§ YOUR TASK:
The records below must be repeated exactly, but without their pictures.

(Records contained in a dataset)
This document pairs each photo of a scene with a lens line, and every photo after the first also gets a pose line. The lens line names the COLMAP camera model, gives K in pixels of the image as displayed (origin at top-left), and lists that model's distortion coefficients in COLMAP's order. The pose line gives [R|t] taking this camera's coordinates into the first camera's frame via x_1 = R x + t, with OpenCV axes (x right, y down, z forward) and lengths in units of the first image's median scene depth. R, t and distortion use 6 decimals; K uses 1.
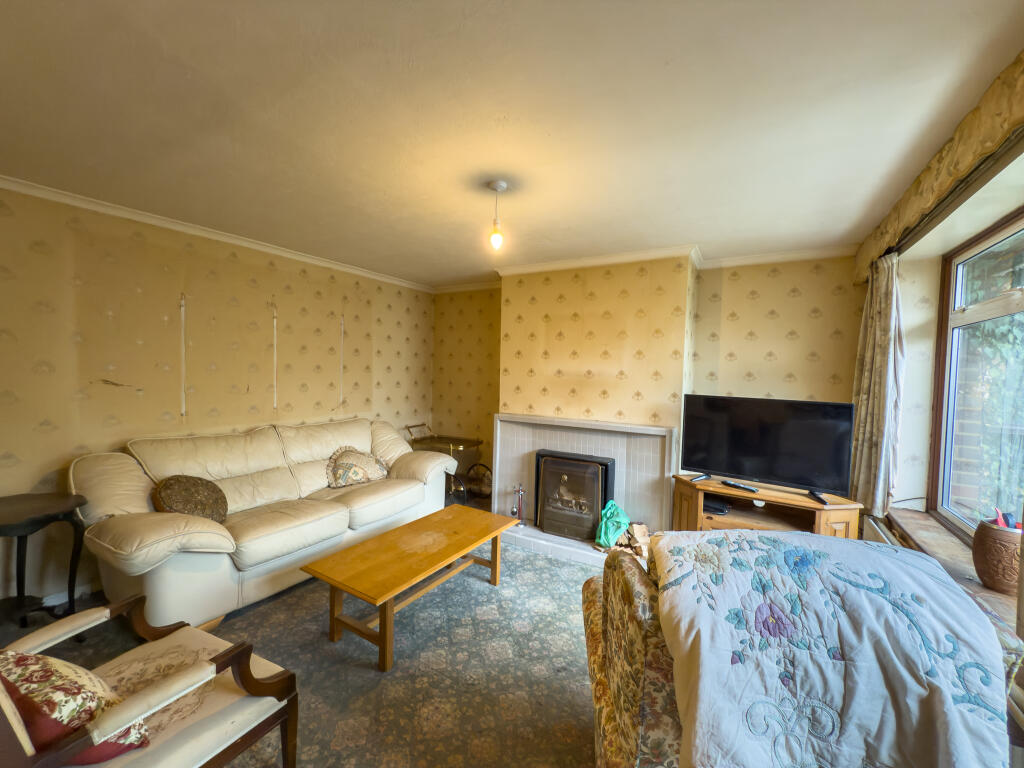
lens RADIAL K [[410.0, 0, 510.9], [0, 410.0, 384.5], [0, 0, 1]] dist [-0.001930, -0.000604]
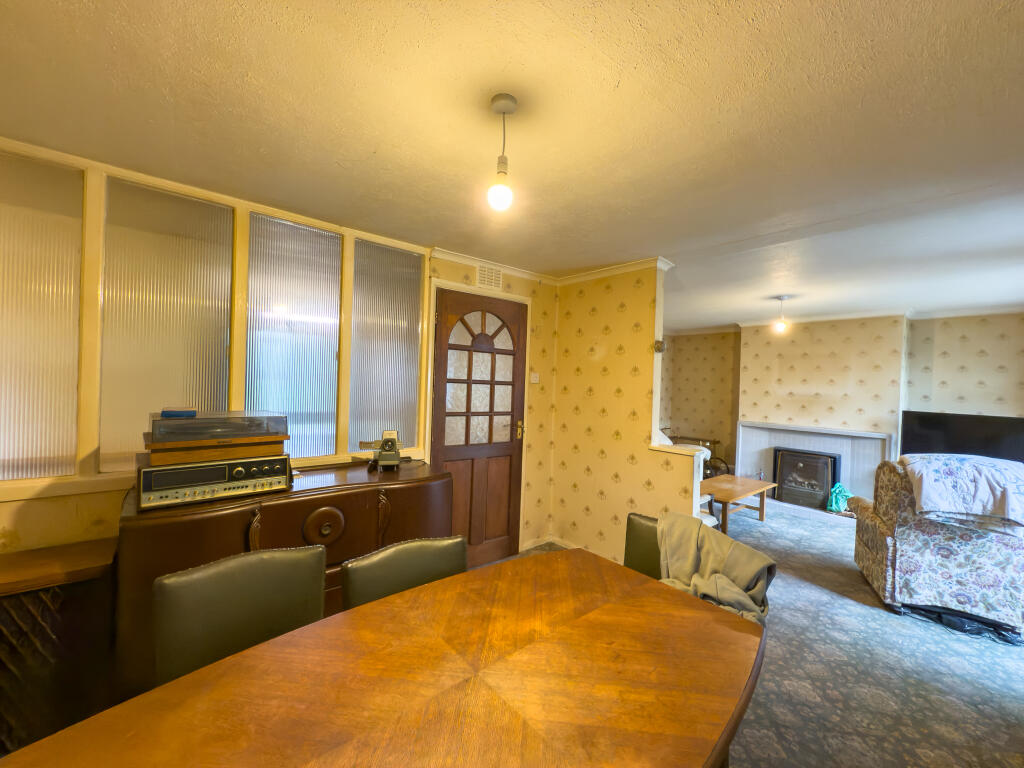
lens RADIAL K [[410.0, 0, 510.9], [0, 410.0, 384.5], [0, 0, 1]] dist [-0.001930, -0.000604]
pose [[0.944063, 0.007548, -0.329678, -0.380667], [-0.019606, 0.999254, -0.033267, 0.006076], [0.329181, 0.037870, 0.943507, -0.773927]]
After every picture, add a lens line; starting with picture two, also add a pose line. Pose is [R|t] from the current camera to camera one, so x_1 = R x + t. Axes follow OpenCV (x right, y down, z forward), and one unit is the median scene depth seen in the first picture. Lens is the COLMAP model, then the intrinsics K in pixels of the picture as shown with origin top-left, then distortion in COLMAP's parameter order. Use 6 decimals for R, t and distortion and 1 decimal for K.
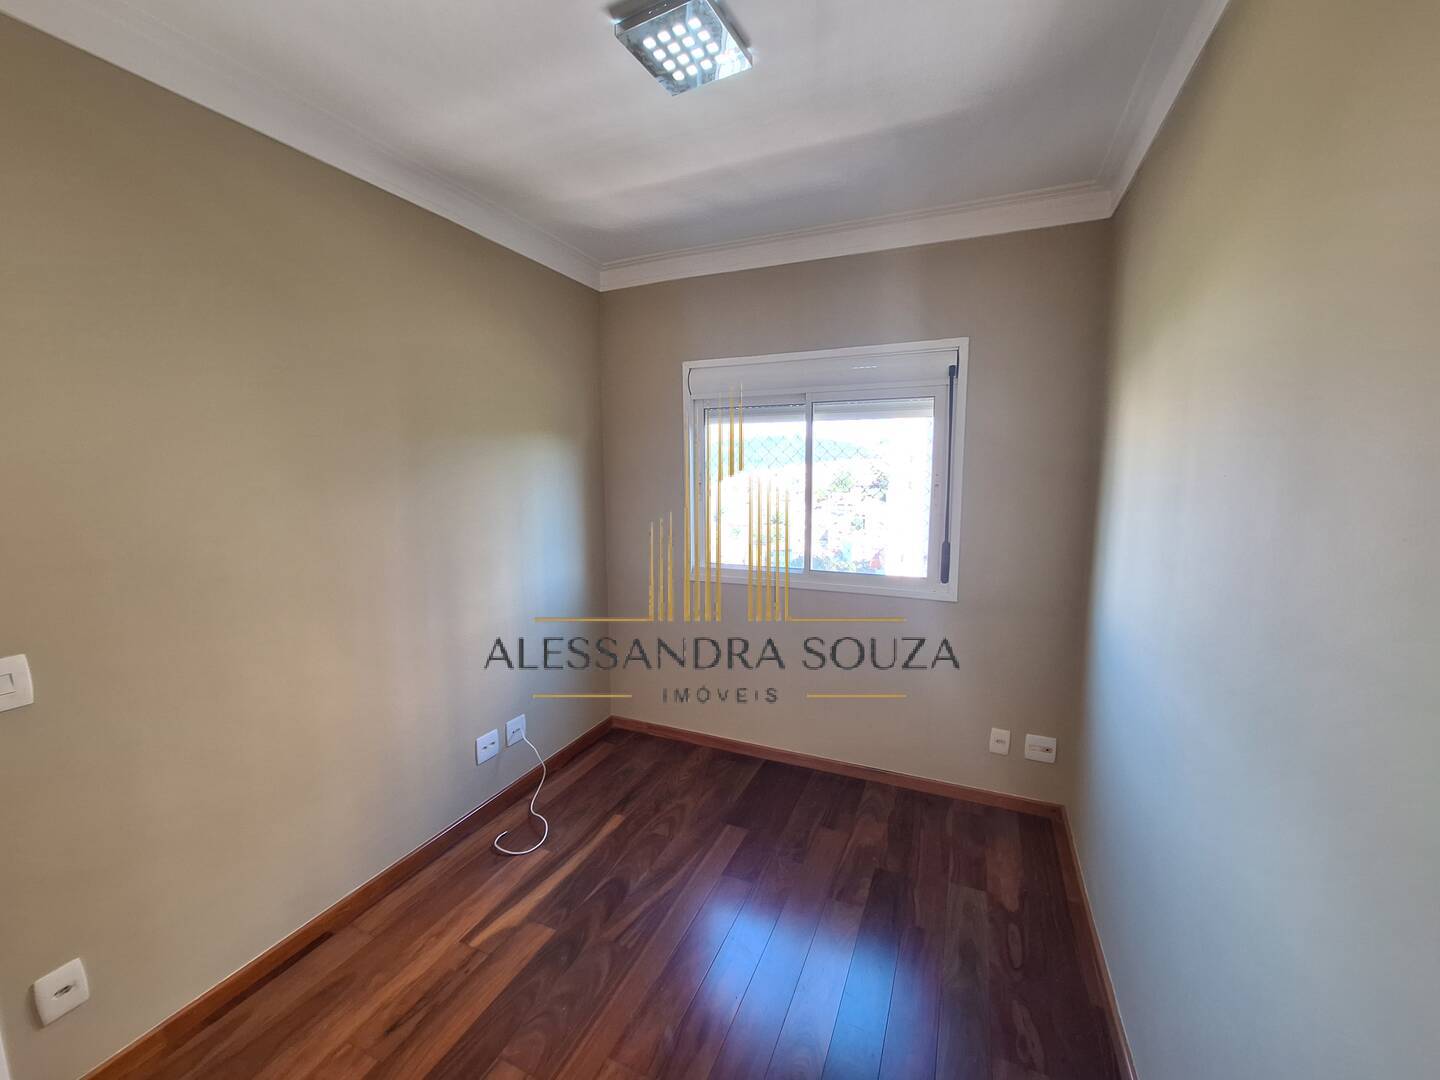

§ RESPONSE TO THIS EXERCISE:
This document pairs each photo of a scene with a lens line, and every photo after the first also gets a pose line. The lens line names the COLMAP camera model, gives K in pixels of the image as displayed (origin at top-left), and lists that model's distortion coefficients in COLMAP's order. The pose line gives [R|t] taking this camera's coordinates into the first camera's frame via x_1 = R x + t, with OpenCV axes (x right, y down, z forward) and lengths in units of the first image's median scene depth. R, t and distortion use 6 decimals; K uses 1.
lens RADIAL K [[410.0, 0, 510.9], [0, 410.0, 384.5], [0, 0, 1]] dist [-0.001930, -0.000604]
lens RADIAL K [[410.0, 0, 510.9], [0, 410.0, 384.5], [0, 0, 1]] dist [-0.001930, -0.000604]
pose [[0.944063, 0.007548, -0.329678, -0.380667], [-0.019606, 0.999254, -0.033267, 0.006076], [0.329181, 0.037870, 0.943507, -0.773927]]
After every picture, add a lens line; starting with picture two, also add a pose line. Pose is [R|t] from the current camera to camera one, so x_1 = R x + t. Axes follow OpenCV (x right, y down, z forward), and one unit is the median scene depth seen in the first picture. Lens is the COLMAP model, then the intrinsics K in pixels of the picture as shown with origin top-left, then distortion in COLMAP's parameter order. Use 6 decimals for R, t and distortion and 1 decimal for K.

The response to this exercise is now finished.